Übungsaufgaben:
(A) Führen Sie sämtliche Überschriften des Textauszugs zur Neckarbrücke in der Reihenfolge ihres Auftretens auf.
(B) Übertragen Sie aus dem Textauszug zur Neckarbrücke den Abschnitt von „Zwischen Alarmismus und“ bis einschließlich „richtige Mittel war.“ wortgetreu.

Zwischen Alarmismus und Aktionismus

Die Grünen-Landtagsabgeordnete und Verkehrsexpertin Silke Gericke hält den Einsatz für überzogen. Sie spricht von einer „Symbolhandlung“ mit kalkulierter Wirkung. Die Brücke sei zweifellos sanierungsbedürftig, das ist  unstrittig– aber keine Bühne. „Wer das Blaulicht ruft, um Dringlichkeit zu inszenieren, riskiert Vertrauen statt es zu stärken.“

Ein Einsatz mit Signalwirkung

Man kann es als Überreaktion werten – oder als gezieltes Zeichen. Dass ein Ortstermin in einem Polizeieinsatz endet, ist sehr ungewöhnlich. Die FDP spricht von Verantwortung, Grünen-Verkehrsexpertin Gericke von Inszenierung. Unstrittig ist: Der Zustand der Brücke war bekannt. Offen bleibt, ob der öffentlichkeitswirksame Auftritt der beiden Politiker das richtige Mittel war.

Was bleibt? Ein reales Problem, ein symbolischer Moment

Die Schäden an der Neckarbrücke sind sichtbar. Ob sie eine akute Gefahr darstellen, müssen Fachleute beurteilen. Dass Infrastruktur altert, ist bekannt – dass ihre Instandsetzung oft stockt, ebenso. Fragen nach Verantwortung und Gewährleistung sind berechtigt. Doch Stil und Zeitpunkt des FDP-Auftritts verleihen dem Thema eine zusätzliche politische Dimension und werfen Fragen auf – nicht zuletzt im Schatten der sich nähernden Landtagswahl.

Gesammeltes Material:
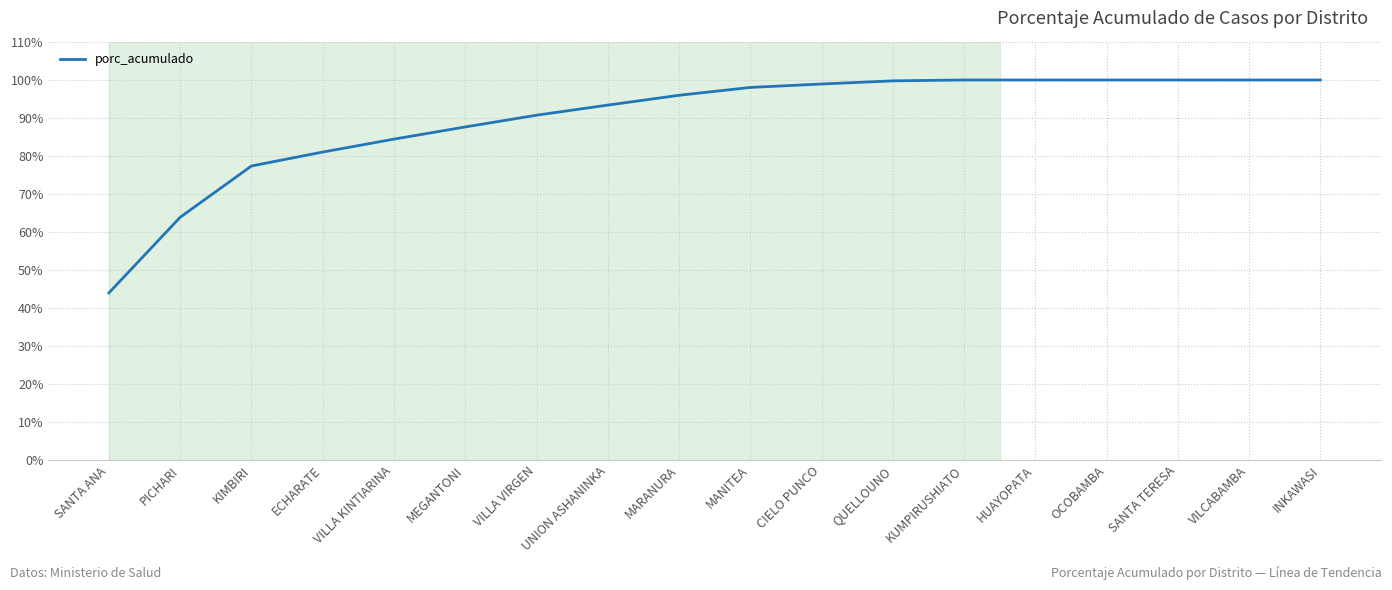

What is the difference between the second highest and minimum values?

56.0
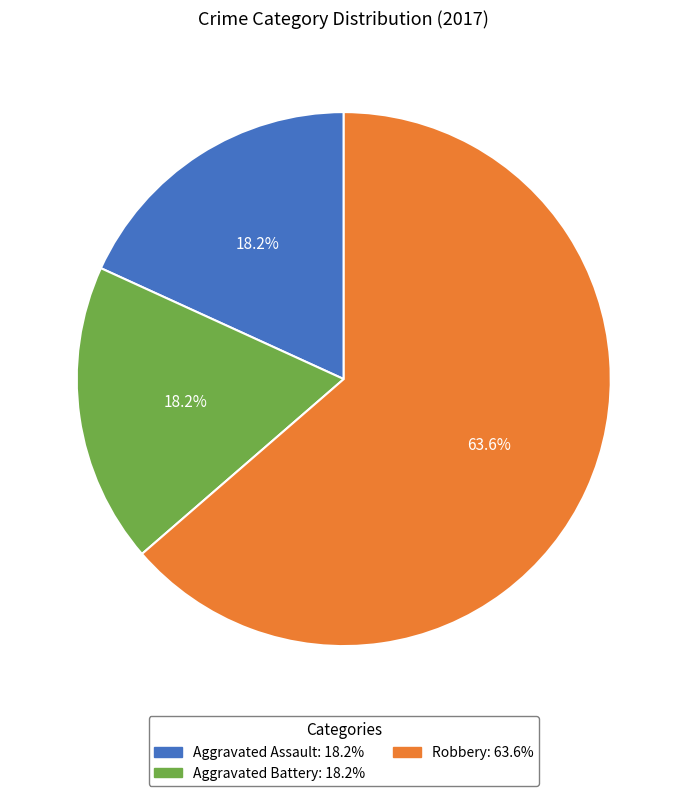

How many slices are in this pie chart?

3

Lösungsteil:
(A)
- Zwischen Alarmismus und Aktionismus
- Ein Einsatz mit Signalwirkung
- Was bleibt? Ein reales Problem, ein symbolischer Moment

(B)
Zwischen Alarmismus und Aktionismus

Die Grünen-Landtagsabgeordnete und Verkehrsexpertin Silke Gericke hält den Einsatz für überzogen. Sie spricht von einer „Symbolhandlung“ mit kalkulierter Wirkung. Die Brücke sei zweifellos sanierungsbedürftig, das ist  unstrittig– aber keine Bühne. „Wer das Blaulicht ruft, um Dringlichkeit zu inszenieren, riskiert Vertrauen statt es zu stärken.“

Ein Einsatz mit Signalwirkung

Man kann es als Überreaktion werten – oder als gezieltes Zeichen. Dass ein Ortstermin in einem Polizeieinsatz endet, ist sehr ungewöhnlich. Die FDP spricht von Verantwortung, Grünen-Verkehrsexpertin Gericke von Inszenierung. Unstrittig ist: Der Zustand der Brücke war bekannt. Offen bleibt, ob der öffentlichkeitswirksame Auftritt der beiden Politiker das richtige Mittel war.